1869 collection of short stories by Alphonse Daudet

Letters from My Windmill (Lettres de mon moulin) is a collection of short stories by Alphonse Daudet first published in its entirety in 1869. Some of the stories had been published earlier in newspapers or journals such as Le Figaro and L'Evénement as early as 1865. Some of the stories were written in collaboration with Paul Arène, but the extent of his output is quite impossible to determine.

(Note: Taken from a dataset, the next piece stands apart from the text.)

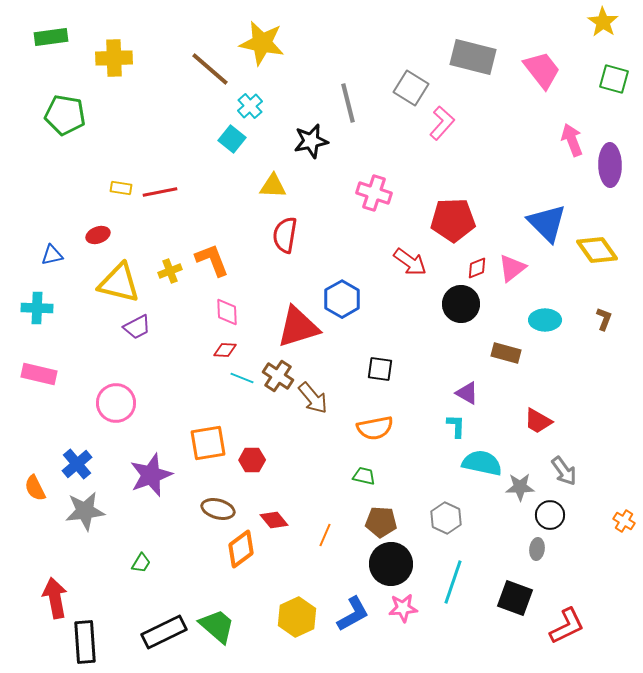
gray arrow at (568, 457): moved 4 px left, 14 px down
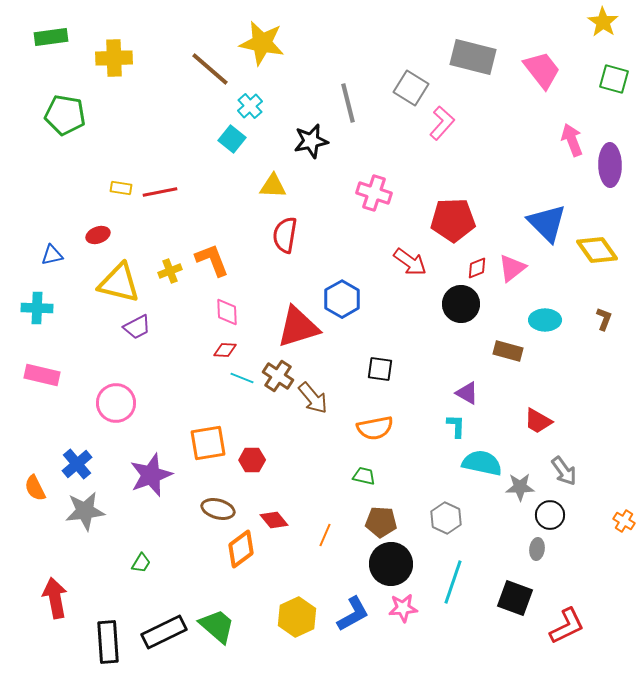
brown rectangle at (506, 353): moved 2 px right, 2 px up
pink rectangle at (39, 374): moved 3 px right, 1 px down
black rectangle at (85, 642): moved 23 px right
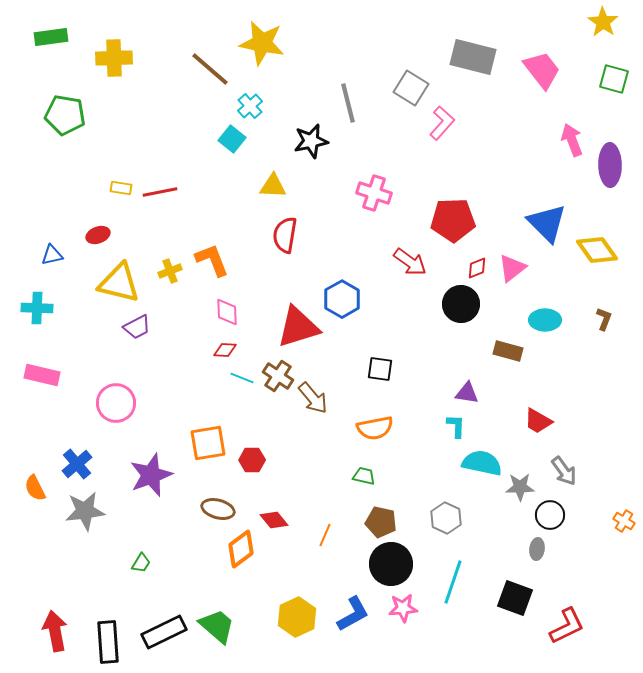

The stories are all told by the author in the first person, typically addressing a Parisian reader. The author, having moved from his home in Paris, recounts short bucolic tales about his new life in Provence as well as his trips to Corsica and French Algeria. The stories vary from day-to-day events in southern France to Provençal folktales, and often feature professions and faunal references characteristic of Provence. The tales are characterised by pity, tenderness and sadness, alongside gaiety and mockery.

Letters From My Windmill is sometimes considered to be Daudet's most important work. It is cherished by many French, particularly in the South, for the picture it paints of the local culture.

==Adaptations==
A French-language film with the same title was made in 1954 by Marcel Pagnol composed of four stories: "The Three Low Masses", "The Elixir of Father Gaucher", "The Priest of Cucugnan" and "The Secret Of Master Cornille".

The Belgian comic author Mitteï made a comic adaptation of the book in three volumes between 1979 and 1985, which were released in Dutch, French and the French dialect of Liège.